(TEXT SEGMENT):
The man page description of 'If fd_in is a sparse file' clearly refers to the source
file being a sparse file (i.e., containing holes). In this case, copy_file_range may
expand holes (logical zero-byte regions) in the source file into actual written zero
bytes in the destination file (physically occupying disk space), causing the destination
file to lose its sparseness. This should refer to the case where holes exist within the
copy_from range of fd_in.

2. Looking at the corresponding code:
copy_file_range() -> do_splice_direct -> splice_direct_to_actor -> do_splice_read

do_splice_read:
do {
    if (*ppos >= i_size_read(in->f_mapping->host))
        break;  // Hit end of file, exit
		
    // filemap_get_pages encountering file holes will fill with zeros
    // Or is there a case where the filesystem returns failure when it encounters a hole?
    error = filemap_get_pages(&iocb, len, &fbatch, true); 
    if (error < 0)
        break;
    
    // Process each page, copy to pipe
    for (i = 0; i < folio_batch_count(&fbatch); i++) {
        n = splice_folio_into_pipe(pipe, folio, *ppos, n);
        if (!n)
            goto out;
			...
    }
} while (len);

I can understand that the [pos, pos+len) range needs to be flushed to the backing file
to avoid the FUSE userspace program mistakenly thinking that there are holes in the
backing file (file_in) or that the size is insufficient, which would cause the FUSE
userspace program to execute copy_file_range(back_file_in, back_file_out) and return
short copy or overwrite holes with zeros.

But I'm also confused why we need to flush beyond the [pos, pos+len) range?

Yes, are there any testcases or problem email discussions that would make it easier
to understand the reason? 

I'll continue to look at the code in detail combined with testing later.

Thanks
Chunsheng Luo

(WHAT THIS EXERCISE ASKS):
A. According to the copy_file_range message, what may copy_file_range do to holes in a sparse source file?
B. Print the copy_file_range message from "I can understand" to "holes with zeros.".
The material that comes next is separate from the copy_file_range message.

(GIVEN MATERIAL):
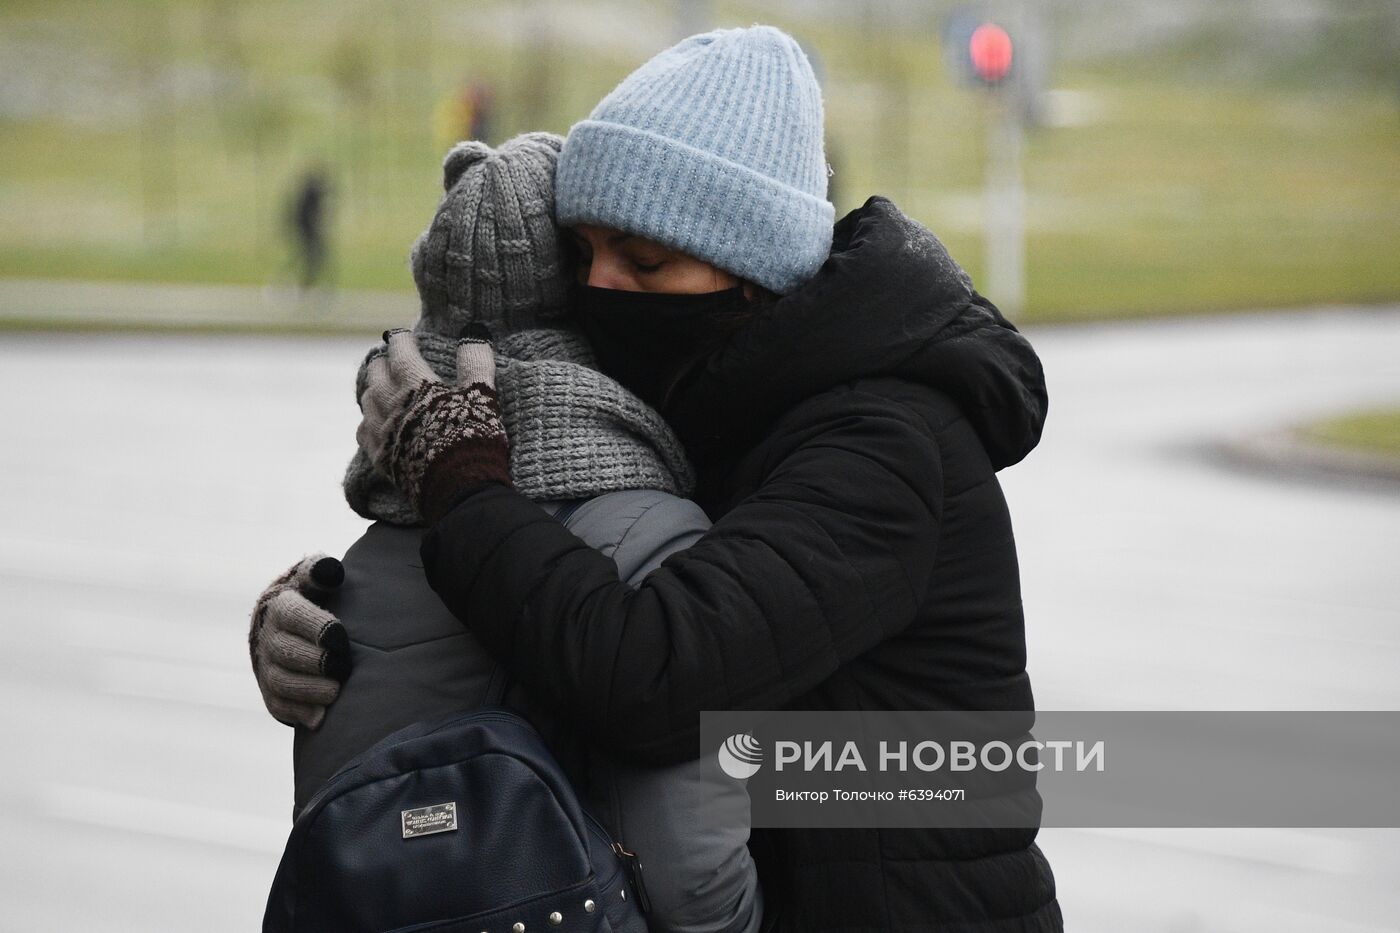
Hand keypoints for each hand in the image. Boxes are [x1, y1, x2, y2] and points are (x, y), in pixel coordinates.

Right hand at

(EXERCISE SOLUTIONS):
A. It may expand them into actual written zero bytes in the destination file, which then loses its sparseness.

B.
I can understand that the [pos, pos+len) range needs to be flushed to the backing file
to avoid the FUSE userspace program mistakenly thinking that there are holes in the
backing file (file_in) or that the size is insufficient, which would cause the FUSE
userspace program to execute copy_file_range(back_file_in, back_file_out) and return
short copy or overwrite holes with zeros.